Rentrée littéraire : La fashion week des libraires

Ibrahimovic, Yann Moix, Fifty Shades : le retour du boomerang

Nicolas Gary - 12.11.2013

Edition - Economie - taux de retour - Ibrahimovic - Hachette distribution


Ils ont compté parmi les grosses stars de l'édition de cette année 2013, ou les pointures au succès déjà proclamé avant même que les premiers exemplaires  n'entrent en librairie. Ils s'appellent Zlantan, Dan, Stephenie, EL ou Yann, titulaire depuis peu d'un Renaudot... Ce sont des vendeurs, des bankables en diable... Mais que représente réellement leur économie ?

 

 

Zlatan Ibrahimović

 

 

Le point commun de tous ces auteurs, sélectionnés par les soins de la rédaction, c'est d'être distribué par Hachette. Lequel permet de découvrir les chiffres officiels - pas les ventes GfK, les estimations Edistat et autres Electre - que le distributeur fournit à l'éditeur. Et pour le coup, il n'est pas du tout dans l'intérêt du distributeur d'aligner des chiffres surévalués, puisque c'est sur cette base qu'il rétribue l'éditeur. 

 

Voici donc quelques cas concrets de vente de livres, et surtout, de résultats commerciaux. Selon les différentes captures d'écran (disponibles en format plus large avec un simple clic), on peut en effet lire : 

  • l'Office : c'est-à-dire la mise en place dans les points de vente
  • les Réassorts : le réapprovisionnement dans lesdits points de vente
  • les Retours : le nombre de livres qui ont été renvoyés à l'éditeur
  • Solde : le nombre de titres réellement vendus
  • Taux de retour : le résultat d'une équation mettant en rapport les éléments susdits

 

Prenons le cas de Zlatan, la figure de proue du Paris Saint Germain et de la maison Lattès. Il se serait vendu 72.450 exemplaires du livre, avec plus de 107.000 exemplaires placés.
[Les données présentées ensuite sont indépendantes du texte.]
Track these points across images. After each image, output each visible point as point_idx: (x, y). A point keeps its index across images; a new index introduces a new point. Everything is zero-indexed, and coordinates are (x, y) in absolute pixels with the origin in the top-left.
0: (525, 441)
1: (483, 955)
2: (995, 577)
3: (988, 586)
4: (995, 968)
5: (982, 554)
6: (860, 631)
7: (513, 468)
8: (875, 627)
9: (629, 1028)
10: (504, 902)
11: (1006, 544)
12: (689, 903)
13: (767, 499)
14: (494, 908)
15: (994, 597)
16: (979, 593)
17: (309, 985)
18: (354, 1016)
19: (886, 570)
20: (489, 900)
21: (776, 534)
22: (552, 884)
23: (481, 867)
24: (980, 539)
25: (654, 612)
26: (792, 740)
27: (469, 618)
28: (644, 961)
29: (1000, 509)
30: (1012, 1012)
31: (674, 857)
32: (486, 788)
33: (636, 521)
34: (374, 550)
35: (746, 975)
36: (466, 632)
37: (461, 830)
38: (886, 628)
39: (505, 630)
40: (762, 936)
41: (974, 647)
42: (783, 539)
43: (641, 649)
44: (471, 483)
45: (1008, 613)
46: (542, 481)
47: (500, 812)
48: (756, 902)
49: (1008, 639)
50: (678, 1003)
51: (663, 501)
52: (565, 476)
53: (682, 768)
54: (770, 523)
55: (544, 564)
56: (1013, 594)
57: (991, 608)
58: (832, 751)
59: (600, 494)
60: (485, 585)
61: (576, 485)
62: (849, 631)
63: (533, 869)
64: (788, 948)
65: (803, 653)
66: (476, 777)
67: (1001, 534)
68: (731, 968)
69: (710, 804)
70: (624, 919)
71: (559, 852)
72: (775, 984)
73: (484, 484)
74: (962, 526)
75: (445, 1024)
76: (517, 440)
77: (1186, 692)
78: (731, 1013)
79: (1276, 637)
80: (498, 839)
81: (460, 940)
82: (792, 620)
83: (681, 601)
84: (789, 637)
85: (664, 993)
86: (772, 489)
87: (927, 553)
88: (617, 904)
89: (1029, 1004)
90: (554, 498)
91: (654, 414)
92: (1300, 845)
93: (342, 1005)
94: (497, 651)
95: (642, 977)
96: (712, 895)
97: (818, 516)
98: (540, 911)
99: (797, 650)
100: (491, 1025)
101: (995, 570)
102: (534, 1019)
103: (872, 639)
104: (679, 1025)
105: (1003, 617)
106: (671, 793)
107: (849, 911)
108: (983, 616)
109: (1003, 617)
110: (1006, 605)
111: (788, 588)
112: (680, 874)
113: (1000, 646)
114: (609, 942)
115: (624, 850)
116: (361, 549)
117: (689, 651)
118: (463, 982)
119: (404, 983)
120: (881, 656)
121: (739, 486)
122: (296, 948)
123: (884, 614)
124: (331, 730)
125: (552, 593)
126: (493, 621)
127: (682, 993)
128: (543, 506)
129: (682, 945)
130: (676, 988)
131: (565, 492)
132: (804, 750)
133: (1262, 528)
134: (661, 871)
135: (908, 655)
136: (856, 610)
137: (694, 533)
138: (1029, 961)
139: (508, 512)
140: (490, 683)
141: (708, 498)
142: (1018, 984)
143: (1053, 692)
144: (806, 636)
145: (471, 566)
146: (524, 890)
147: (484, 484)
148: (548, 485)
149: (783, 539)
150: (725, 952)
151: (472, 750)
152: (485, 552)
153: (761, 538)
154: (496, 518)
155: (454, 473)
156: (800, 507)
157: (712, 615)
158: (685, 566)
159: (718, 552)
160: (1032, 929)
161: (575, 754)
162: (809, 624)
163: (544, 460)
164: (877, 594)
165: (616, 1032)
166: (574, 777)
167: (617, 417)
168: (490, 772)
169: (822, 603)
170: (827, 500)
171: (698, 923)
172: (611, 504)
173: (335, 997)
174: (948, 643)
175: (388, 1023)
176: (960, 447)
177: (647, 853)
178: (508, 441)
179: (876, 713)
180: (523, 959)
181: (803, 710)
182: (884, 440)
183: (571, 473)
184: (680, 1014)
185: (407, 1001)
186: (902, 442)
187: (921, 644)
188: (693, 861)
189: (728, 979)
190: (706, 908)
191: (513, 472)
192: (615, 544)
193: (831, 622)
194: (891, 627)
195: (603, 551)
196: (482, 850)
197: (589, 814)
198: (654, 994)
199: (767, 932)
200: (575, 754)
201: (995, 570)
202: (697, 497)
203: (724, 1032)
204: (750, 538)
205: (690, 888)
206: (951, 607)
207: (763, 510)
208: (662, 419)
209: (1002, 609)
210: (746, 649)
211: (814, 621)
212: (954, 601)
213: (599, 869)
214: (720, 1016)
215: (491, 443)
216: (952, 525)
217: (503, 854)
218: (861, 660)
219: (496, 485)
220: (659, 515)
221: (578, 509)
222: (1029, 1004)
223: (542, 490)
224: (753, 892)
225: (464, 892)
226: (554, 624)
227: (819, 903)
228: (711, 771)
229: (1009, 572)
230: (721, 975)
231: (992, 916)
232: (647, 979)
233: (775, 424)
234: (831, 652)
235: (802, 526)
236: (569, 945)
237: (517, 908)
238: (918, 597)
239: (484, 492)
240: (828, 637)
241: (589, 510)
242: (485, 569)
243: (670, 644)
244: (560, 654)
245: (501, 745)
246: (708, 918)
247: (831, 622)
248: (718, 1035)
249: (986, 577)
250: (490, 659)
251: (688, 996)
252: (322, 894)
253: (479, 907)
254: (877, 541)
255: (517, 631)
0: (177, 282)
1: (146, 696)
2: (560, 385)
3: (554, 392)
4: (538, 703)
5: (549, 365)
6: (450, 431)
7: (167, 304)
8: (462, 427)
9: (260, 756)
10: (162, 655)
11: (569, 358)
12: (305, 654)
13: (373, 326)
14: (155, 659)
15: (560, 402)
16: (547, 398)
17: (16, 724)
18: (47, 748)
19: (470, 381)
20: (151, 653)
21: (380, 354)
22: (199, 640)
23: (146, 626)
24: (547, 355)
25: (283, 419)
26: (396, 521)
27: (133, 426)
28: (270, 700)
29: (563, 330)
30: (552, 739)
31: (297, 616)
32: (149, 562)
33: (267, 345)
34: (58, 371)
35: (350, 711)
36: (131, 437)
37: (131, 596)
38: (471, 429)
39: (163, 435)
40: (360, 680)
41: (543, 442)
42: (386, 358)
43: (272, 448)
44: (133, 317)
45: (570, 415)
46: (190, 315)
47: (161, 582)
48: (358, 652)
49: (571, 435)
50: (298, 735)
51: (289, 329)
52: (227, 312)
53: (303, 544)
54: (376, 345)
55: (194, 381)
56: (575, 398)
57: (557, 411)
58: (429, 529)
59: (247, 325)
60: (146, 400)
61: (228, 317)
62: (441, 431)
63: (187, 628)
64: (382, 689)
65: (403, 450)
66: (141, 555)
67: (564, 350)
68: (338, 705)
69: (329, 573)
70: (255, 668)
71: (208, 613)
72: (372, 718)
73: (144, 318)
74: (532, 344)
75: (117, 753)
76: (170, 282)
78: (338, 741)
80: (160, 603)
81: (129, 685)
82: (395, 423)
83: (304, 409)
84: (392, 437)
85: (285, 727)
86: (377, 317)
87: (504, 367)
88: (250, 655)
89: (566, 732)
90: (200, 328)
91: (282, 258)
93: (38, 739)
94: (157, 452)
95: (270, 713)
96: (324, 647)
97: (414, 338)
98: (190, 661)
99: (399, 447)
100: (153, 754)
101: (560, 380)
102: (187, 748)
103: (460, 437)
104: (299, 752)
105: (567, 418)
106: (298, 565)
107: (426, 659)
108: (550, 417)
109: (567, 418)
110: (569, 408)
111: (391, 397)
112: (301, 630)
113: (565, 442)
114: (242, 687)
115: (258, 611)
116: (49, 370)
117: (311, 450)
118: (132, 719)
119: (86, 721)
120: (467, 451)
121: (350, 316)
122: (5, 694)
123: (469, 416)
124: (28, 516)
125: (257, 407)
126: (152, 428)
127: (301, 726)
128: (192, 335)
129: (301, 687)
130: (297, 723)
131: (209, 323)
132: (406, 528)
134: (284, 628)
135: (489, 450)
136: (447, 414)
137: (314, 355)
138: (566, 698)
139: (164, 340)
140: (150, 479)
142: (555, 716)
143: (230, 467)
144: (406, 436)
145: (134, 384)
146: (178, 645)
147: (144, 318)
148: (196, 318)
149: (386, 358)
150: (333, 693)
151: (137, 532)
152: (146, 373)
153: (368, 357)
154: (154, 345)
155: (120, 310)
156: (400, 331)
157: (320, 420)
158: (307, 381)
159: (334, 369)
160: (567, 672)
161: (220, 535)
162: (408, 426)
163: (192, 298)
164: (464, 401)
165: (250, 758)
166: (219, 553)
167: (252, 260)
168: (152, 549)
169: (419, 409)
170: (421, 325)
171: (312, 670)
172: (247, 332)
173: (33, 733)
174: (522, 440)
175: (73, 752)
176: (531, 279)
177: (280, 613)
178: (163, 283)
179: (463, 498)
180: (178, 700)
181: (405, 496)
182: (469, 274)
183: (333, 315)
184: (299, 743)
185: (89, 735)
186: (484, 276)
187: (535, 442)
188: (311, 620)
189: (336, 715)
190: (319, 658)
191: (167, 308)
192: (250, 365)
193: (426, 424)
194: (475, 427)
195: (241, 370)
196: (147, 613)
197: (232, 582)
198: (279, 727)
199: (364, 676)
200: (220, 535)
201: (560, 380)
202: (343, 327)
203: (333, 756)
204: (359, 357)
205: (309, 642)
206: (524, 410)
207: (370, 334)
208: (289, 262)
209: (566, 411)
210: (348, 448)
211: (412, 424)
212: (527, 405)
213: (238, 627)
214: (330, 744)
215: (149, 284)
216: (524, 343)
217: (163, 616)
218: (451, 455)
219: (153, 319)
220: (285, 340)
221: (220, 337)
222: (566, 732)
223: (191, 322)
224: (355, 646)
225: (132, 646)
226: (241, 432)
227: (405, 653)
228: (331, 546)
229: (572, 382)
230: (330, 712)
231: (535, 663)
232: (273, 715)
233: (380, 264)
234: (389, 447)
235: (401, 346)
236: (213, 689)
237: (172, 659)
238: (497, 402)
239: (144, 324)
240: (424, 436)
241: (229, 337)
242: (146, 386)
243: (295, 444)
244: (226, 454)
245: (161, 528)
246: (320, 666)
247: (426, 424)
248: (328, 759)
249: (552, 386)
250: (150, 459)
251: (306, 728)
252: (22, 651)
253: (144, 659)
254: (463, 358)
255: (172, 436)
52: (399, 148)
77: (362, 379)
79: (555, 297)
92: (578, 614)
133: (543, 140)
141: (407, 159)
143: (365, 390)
Ce qui revient donc, pour la version grand format, à un taux de retour de 32,7 %. Impressionnant, mais après tout, un livre sur un pousse-citrouilles...

  

Autre cas de figure, Stephenie Meyer, et l'ensemble de ses sagas. C'est tout en bas des colonnes que l'on pourra tomber de sa chaise : les données sont plus complexes à analyser, attendu que l'on y retrouve différentes versions, mais enfin, les chiffres sont bien là. Plus de 6,2 millions de ventes, avec un taux de retour de 11,4 %. Voilà qui est à proprement parler stupéfiant.    

 

Mais il est possible de trouver plus impressionnant encore : les données relatives aux livres de Dan Brown sont assourdissantes : plus de 7,6 millions d'exemplaires, pour un taux de retour de 10,6 %. Autrement dit, seul un titre sur dix placé dans les lieux de vente serait renvoyé à l'éditeur. Un exploit ? Alors sortez les menottes, la prochaine serait dans ce cas un véritable cambriolage.

 

EL James, qui a gratifié la planète d'une saga érotico-porno entre une étudiante et un richissime pervers atteint des sommets vertigineux. Avec plus de 3,5 millions d'exemplaires écoulés, les différentes nuances de Grey plongent à 3,2 % de retours, autrement dit une réussite colossale. 

 

Car ce qu'il faut bien comprendre, c'est qu'un ouvrage retourné à l'éditeur lui coûte de l'argent, et moins ce dernier en reçoit, mieux se porte sa trésorerie. Et c'est ainsi que l'on parviendra au dernier exemple de notre petite enquête : Yann Moix. Très loin des offices des quatre super stars, le romancier titulaire d'un Renaudot depuis peu a intégré l'écurie Grasset, filiale du groupe Hachette, et tout comme les éditions Lattès, très logiquement distribuée par Hachette.

   

En terme de retours, si l'on ne franchit pas le mur du son, c'est en tout cas très significatif : 45,6 % de renvois à l'éditeur, près d'un livre sur deux mis en librairie. Pour l'instant, on se rend compte que Naissance, gratifié du Renaudot, affiche un taux très faible, mais il vient tout juste de commencer sa vie de livre, et on attendra encore quelques mois pour se faire une idée plus précise...

 

Ce qu'il faut prendre en compte, c'est qu'un taux de retour qui se situerait à 24 % est considéré comme bon. Tout ce qui est en dessous serait donc mieux encore.